Mathias, il est architecte de forêts.
Non, en vrai il est bûcheron, mais il fait ça bien. Il observe, il se questionne, il coupe, il observe encore. Il passe, et puis il repasse, l’hiver suivant, et l’autre encore. Il gère des forêts de moins de 5 hectares pour pouvoir être à la fois celui qui tient le crayon et celui qui tient la tronçonneuse. Il marque, il coupe – il jure et s’exclame – il ébranche – on dirait qu’il danse – il tracte avec son treuil – une grosse corde avec une télécommande – il débite ou fend ou façonne et finalement trouve un acheteur.
Depuis qu’il a commencé à manier la tronçonneuse, il est fidèle à ses forêts. Il veut pouvoir les voir changer. Voir comment, avec la lumière qu’il leur a donnée, les arbres vont se dessiner.
Mais sur Mathias, je n’en dessine pas plus, parce qu’il le fait très bien lui-même.
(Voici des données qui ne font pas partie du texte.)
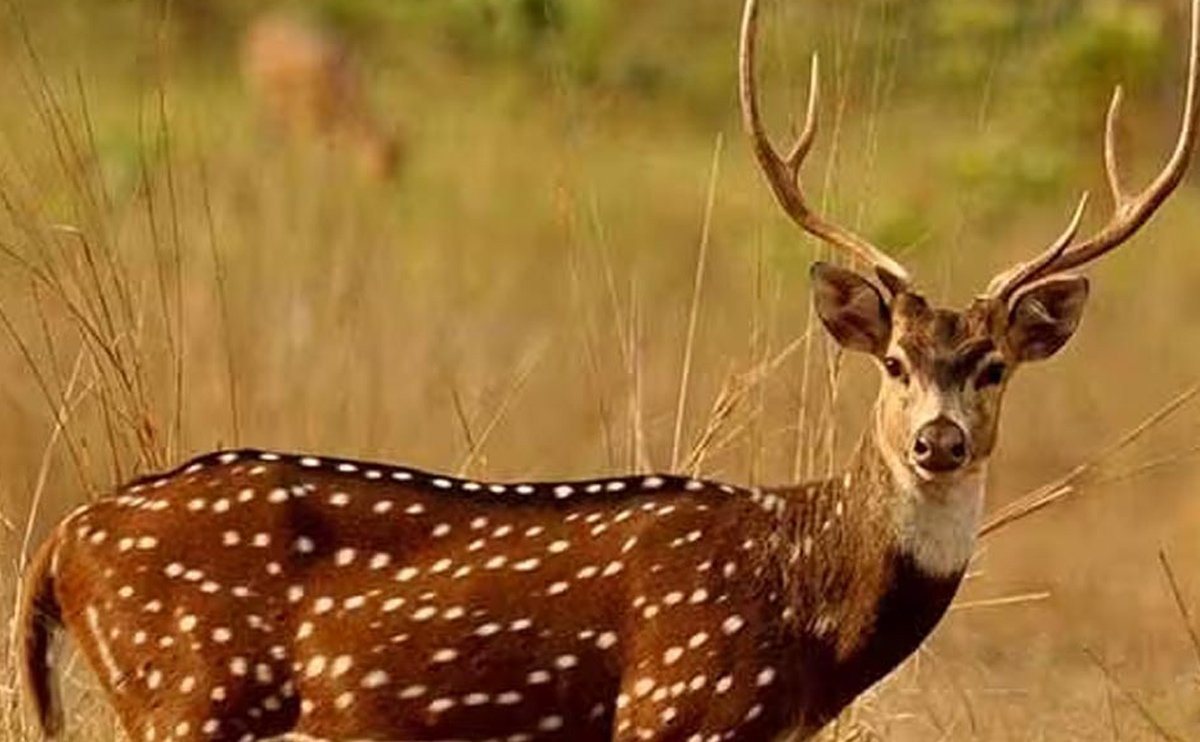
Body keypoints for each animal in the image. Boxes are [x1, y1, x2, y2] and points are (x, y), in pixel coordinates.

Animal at [241, 13, 401, 181]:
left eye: (399, 163)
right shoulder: (307, 118)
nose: (394, 184)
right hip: (258, 97)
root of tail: (257, 26)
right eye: (381, 163)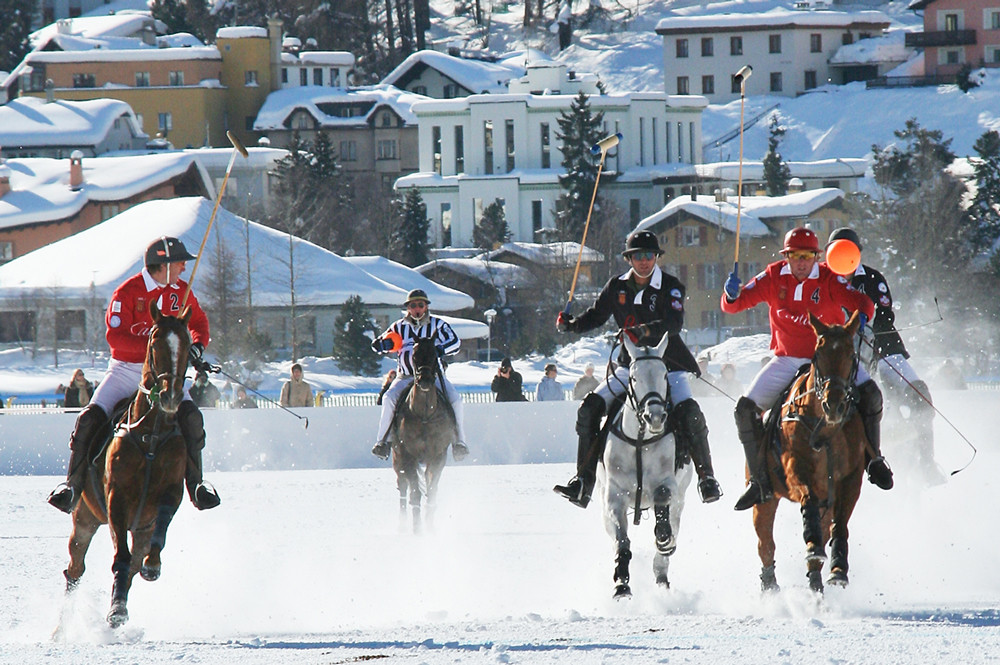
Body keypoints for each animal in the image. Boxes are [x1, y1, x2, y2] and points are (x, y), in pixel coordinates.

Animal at [61, 304, 192, 624]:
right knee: (75, 569)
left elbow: (155, 539)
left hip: (139, 526)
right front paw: (117, 610)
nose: (171, 397)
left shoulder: (171, 493)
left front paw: (152, 566)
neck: (151, 434)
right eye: (154, 342)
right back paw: (65, 626)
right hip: (84, 518)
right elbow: (120, 556)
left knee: (133, 564)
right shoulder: (116, 498)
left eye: (188, 345)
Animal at [392, 334, 458, 532]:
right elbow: (415, 493)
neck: (424, 415)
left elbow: (432, 490)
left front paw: (430, 525)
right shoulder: (408, 455)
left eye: (435, 354)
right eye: (414, 356)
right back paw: (402, 524)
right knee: (402, 487)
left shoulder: (438, 455)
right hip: (397, 458)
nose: (425, 381)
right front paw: (417, 528)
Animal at [596, 332, 692, 596]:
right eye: (633, 377)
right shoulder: (613, 495)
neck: (641, 438)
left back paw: (663, 573)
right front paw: (621, 585)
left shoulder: (669, 484)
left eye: (664, 375)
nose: (655, 417)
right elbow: (621, 541)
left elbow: (662, 497)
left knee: (671, 531)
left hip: (681, 498)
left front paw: (664, 538)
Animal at [752, 308, 868, 592]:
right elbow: (808, 499)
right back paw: (770, 584)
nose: (834, 406)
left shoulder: (851, 479)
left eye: (851, 354)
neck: (823, 426)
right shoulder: (796, 470)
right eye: (819, 353)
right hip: (764, 497)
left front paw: (838, 569)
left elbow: (840, 524)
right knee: (765, 543)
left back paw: (816, 585)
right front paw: (813, 543)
Je n’ai passé qu’une journée en forêt avec Mathias, le treuil, la tronçonneuse, le merlin et les coins. Mais c’est une journée qui m’a occupé les pédales pendant toute la traversée jusqu’en Ardèche... Est-ce qu’il ne tient pas là un bel équilibre ? Entre travail intellectuel et manuel ; entre forêt et bois ; entre travail hivernal et temps à la belle saison ; entre ancrage dans un territoire et mobilité estivale ; entre travail solitaire et lien à tous ceux qui font la chaîne du bois, en commençant par les propriétaires ; entre autonomie et relation.